▶ ACCIONES REQUERIDAS
#1 Enumera todas las condiciones que el fragmento sobre el proceso constituyente chileno introduce con la palabra «sin» en su primera oración.
#2 Duplica literalmente el pasaje del fragmento sobre el proceso constituyente chileno que va desde "El triunfo del" hasta "estos cuatro años?".

▶ FRAGMENTO DEL TEXTO
--------------------------------------------------
Ambos fracasos son una buena prueba de ello: sin acuerdos transversales, sin implicación de toda la sociedad, sin transacciones entre los diversos sectores ideológicos, las sociedades no pueden abordar grandes desafíos, y el beneficiado de todo ello es el statu quo: en el caso de ustedes, que se mantenga la Constitución de Pinochet.

El triunfo del “En contra” puso fin a un proceso constituyente iniciado en noviembre de 2019. ¿Cuál es su parecer sobre lo ocurrido en Chile en estos cuatro años?

Es una demostración de que las razones del estallido no pueden traducirse en un proceso constitucional sin contar de algún modo con aquellos que no comparten las razones de aquel movimiento.

Entrevistado por La Tercera en diciembre de 2019, hizo una suerte de advertencia: “Si no complementamos este activismo disperso con organizaciones que le den continuidad, la indignación se convertirá en un gesto improductivo”. ¿Qué diría que terminó ocurriendo?
--------------------------------------------------
Entradas guardadas

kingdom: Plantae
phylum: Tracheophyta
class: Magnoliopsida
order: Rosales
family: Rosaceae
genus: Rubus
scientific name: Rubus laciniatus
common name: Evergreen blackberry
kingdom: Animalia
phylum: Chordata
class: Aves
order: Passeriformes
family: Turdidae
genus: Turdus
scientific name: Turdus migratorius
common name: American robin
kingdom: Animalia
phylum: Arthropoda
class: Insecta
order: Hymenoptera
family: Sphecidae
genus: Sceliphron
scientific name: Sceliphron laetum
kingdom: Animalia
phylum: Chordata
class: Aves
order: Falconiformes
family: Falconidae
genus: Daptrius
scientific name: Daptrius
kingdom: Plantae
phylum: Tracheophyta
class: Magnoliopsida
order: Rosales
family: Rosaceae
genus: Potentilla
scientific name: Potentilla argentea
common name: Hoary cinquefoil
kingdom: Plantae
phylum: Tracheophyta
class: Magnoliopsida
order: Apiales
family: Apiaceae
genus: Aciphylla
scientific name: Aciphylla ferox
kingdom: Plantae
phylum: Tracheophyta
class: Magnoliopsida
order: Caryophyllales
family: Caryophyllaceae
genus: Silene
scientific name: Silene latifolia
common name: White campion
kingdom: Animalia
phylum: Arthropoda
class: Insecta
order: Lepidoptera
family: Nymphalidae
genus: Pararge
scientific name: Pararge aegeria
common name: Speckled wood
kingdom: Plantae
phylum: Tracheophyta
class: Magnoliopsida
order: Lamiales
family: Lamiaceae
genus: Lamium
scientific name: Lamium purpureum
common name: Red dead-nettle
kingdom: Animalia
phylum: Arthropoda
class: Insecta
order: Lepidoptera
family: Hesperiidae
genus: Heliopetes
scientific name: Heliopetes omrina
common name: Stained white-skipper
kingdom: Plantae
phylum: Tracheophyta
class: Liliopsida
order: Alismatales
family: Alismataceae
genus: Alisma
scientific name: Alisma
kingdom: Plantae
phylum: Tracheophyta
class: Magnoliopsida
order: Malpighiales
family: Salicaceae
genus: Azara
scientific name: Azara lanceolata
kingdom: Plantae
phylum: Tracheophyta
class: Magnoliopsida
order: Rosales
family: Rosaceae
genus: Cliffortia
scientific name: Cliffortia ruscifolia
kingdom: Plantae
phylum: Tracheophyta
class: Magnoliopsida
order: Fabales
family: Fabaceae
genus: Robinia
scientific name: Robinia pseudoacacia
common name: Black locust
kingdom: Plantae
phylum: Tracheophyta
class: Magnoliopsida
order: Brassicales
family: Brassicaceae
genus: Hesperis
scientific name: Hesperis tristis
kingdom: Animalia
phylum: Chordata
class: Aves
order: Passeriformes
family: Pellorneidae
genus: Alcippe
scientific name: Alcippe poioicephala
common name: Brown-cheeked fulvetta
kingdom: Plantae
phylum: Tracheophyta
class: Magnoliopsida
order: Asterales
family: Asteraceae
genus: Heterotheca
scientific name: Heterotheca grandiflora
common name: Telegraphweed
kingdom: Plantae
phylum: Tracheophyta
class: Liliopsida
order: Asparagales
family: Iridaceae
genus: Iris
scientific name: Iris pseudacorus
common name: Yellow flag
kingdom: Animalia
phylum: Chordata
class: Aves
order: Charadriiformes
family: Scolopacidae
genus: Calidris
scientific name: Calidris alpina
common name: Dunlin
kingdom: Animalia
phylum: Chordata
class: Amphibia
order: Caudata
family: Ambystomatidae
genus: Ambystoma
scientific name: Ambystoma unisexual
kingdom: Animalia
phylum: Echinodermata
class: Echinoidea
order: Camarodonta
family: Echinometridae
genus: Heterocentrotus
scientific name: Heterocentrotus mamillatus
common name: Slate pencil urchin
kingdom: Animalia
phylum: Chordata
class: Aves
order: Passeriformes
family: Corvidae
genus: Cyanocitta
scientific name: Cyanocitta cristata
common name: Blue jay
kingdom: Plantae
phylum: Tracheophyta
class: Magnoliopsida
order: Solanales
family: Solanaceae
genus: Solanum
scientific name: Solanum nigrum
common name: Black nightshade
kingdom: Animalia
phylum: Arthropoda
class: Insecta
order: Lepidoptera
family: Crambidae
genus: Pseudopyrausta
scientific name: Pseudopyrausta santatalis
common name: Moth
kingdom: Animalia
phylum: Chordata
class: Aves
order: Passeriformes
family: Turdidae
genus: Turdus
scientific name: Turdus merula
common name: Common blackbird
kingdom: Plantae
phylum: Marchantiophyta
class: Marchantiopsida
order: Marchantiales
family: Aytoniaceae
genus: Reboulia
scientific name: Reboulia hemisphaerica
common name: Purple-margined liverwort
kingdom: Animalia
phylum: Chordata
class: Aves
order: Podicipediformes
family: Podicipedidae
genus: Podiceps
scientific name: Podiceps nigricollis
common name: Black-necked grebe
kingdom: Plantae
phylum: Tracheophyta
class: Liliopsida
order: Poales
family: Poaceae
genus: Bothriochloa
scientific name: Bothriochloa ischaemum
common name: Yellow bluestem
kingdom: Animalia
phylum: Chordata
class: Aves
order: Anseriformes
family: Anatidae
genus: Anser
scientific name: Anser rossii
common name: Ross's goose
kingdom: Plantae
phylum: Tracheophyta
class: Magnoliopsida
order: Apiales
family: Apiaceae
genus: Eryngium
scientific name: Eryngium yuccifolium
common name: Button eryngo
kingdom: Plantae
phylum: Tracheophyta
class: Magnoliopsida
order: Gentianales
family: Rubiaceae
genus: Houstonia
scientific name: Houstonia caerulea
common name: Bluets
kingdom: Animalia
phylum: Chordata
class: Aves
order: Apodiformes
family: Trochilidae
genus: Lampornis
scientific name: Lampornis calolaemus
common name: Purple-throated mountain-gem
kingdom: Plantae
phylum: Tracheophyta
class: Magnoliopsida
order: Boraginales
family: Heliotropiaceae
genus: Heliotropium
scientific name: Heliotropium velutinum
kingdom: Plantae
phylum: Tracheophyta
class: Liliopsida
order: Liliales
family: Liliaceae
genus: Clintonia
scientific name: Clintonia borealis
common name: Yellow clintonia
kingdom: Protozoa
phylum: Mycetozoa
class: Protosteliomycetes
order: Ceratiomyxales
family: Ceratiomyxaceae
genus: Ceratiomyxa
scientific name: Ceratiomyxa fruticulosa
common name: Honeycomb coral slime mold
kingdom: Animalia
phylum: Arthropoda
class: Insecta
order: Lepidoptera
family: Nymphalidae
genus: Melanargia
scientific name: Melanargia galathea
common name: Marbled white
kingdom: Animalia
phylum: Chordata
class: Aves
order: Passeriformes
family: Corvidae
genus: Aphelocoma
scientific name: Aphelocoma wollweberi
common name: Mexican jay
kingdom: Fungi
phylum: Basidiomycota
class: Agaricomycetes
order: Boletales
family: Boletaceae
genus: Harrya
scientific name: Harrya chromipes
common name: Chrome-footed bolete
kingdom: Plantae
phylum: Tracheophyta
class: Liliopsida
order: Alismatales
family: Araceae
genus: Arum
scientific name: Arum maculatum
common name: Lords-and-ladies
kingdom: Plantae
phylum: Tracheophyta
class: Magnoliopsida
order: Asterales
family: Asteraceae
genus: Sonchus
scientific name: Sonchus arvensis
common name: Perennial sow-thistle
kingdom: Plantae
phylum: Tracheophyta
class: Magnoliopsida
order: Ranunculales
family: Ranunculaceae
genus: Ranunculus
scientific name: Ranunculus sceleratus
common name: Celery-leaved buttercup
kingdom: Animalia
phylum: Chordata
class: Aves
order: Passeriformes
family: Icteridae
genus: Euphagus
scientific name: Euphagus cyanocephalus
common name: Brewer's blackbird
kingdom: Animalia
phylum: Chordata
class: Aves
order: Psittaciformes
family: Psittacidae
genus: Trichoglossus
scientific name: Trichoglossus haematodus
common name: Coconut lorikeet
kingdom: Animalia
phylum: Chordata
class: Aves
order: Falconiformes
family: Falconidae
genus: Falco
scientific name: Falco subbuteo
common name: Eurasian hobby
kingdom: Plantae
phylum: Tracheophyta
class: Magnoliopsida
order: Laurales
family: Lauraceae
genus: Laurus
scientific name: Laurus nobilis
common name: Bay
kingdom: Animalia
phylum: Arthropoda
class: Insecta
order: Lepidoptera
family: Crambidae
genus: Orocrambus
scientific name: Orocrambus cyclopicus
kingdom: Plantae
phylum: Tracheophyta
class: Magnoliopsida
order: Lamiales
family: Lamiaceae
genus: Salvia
--------------------------------------------------
▶ LISTA DE SOLUCIONES
#1
- sin acuerdos transversales
- sin implicación de toda la sociedad
- sin transacciones entre los diversos sectores ideológicos

#2
El triunfo del “En contra” puso fin a un proceso constituyente iniciado en noviembre de 2019. ¿Cuál es su parecer sobre lo ocurrido en Chile en estos cuatro años?